Dengan ini manusia Indonesia telah memiliki kesadaran hukum dalam berjalannya
ketertiban hukum.
B.
Saran
Supaya
korupsi ini tidak semakin meraja, perlu adanya pengawasan langsung dari
presiden kita. Pembentukan komisi anti korupsi saja tidak cukup untuk memantau
para koruptor. Apabila pejabat/menteri yang ketahuan melakukan tindak korupsi,
apapun bentuknya, maka presiden langsung menindaknya.

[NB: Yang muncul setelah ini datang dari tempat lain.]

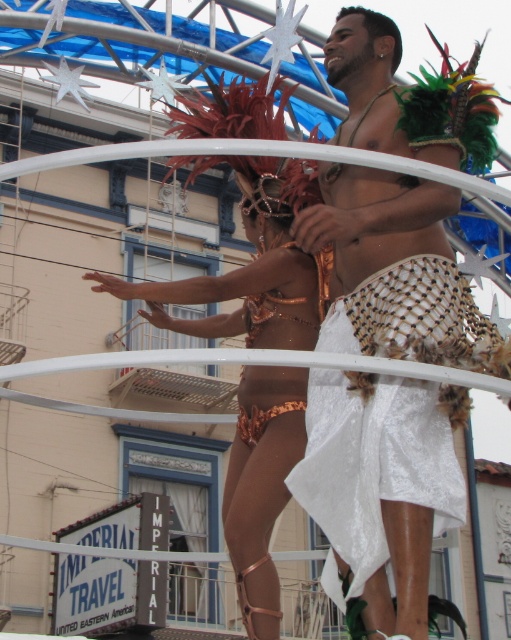
You are a photographer at the parade. You want to capture a photo where the white mesh skirt at center and the copper metallic bikini at center are both visible. Which one should be placed in the foreground to ensure both are in focus?

The white mesh skirt at center is above the copper metallic bikini at center, so placing the copper metallic bikini at center in the foreground would ensure both are in focus since it is lower and closer to the camera.

You are a photographer at the parade and want to capture the white mesh skirt at center. Where should you focus your camera to ensure it is in the frame?

The white mesh skirt at center is located at point (397, 269), so you should focus your camera on those coordinates to ensure it is in the frame.

You are a photographer at the parade and want to focus on both the male performer on the right and the female performer beside him. You notice two points of interest marked as point 1 at coordinates point [439,301] and point 2 at coordinates point [296,268]. Which point is closer to your camera lens?

Point [439,301] is closer to the camera than point [296,268].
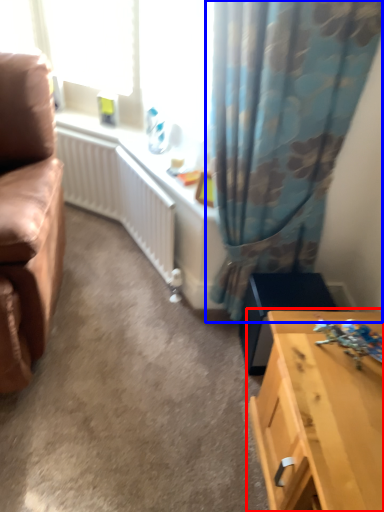
Question: Which object appears closest to the camera in this image, table (highlighted by a red box) or curtain (highlighted by a blue box)?

Choices:
 (A) table
 (B) curtain

Answer: (A)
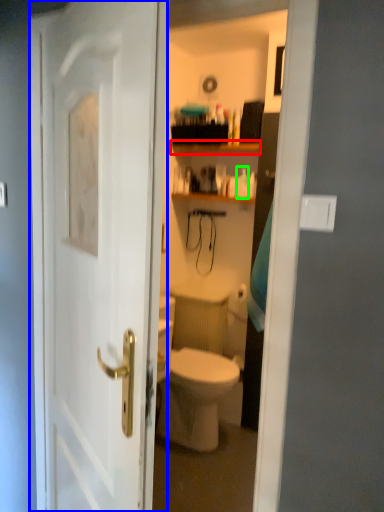
Question: Based on their relative distances, which object is farther from shelf (highlighted by a red box)? Choose from door (highlighted by a blue box) and toiletry (highlighted by a green box).

Choices:
 (A) door
 (B) toiletry

Answer: (A)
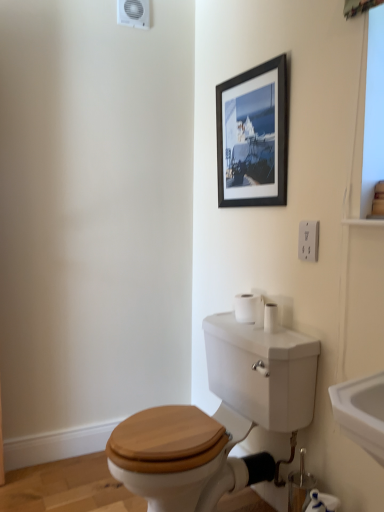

Bahkan harus dipecat
langsung.
Semua
elemen hukum pun harus bekerja sama. Kepolisian, pengadilan, lembaga masyarakat
seperti ICW (Indonesia Corruption Watch) harus ikut serta dalam memantau
perkembangan korupsi di Indonesia. Perlu juga hukuman yang diterima oleh para
koruptor ditambah dengan seberat-beratnya. Kalau perlu hukuman seumur hidup
atau bahkan hukuman mati. Sehingga ada efek jera kepada koruptor lain yang
masih berkeliaran.
DAFTAR PUSTAKA
Kaelan.
2004. Pendidikan Pancasila, Edisi Reformasi. Yogyakarta:
Paradigma.
Winarno.
2008. Paradigma Baru Pendidikan Kewarganegaraan. Jakarta: Bumi
Aksara.
Santosa,
Kholid O. 2007. Paradigma Baru Memahami Pancasila dan UUD 1945.
Bandung: Sega Arsy.
Subandi,
Idy, & Iriantara, Yosal. Drs. M.S. 2003. Melawan Korupsi Di Sektor
Publik. Bandung: Saresehan Warga Bandung (SAWARUNG).
Surat
kabar Media Indonesia, edisi 2 Oktober 2009.
Surat
kabar Media Indonesia, edisi 14 Oktober 2009.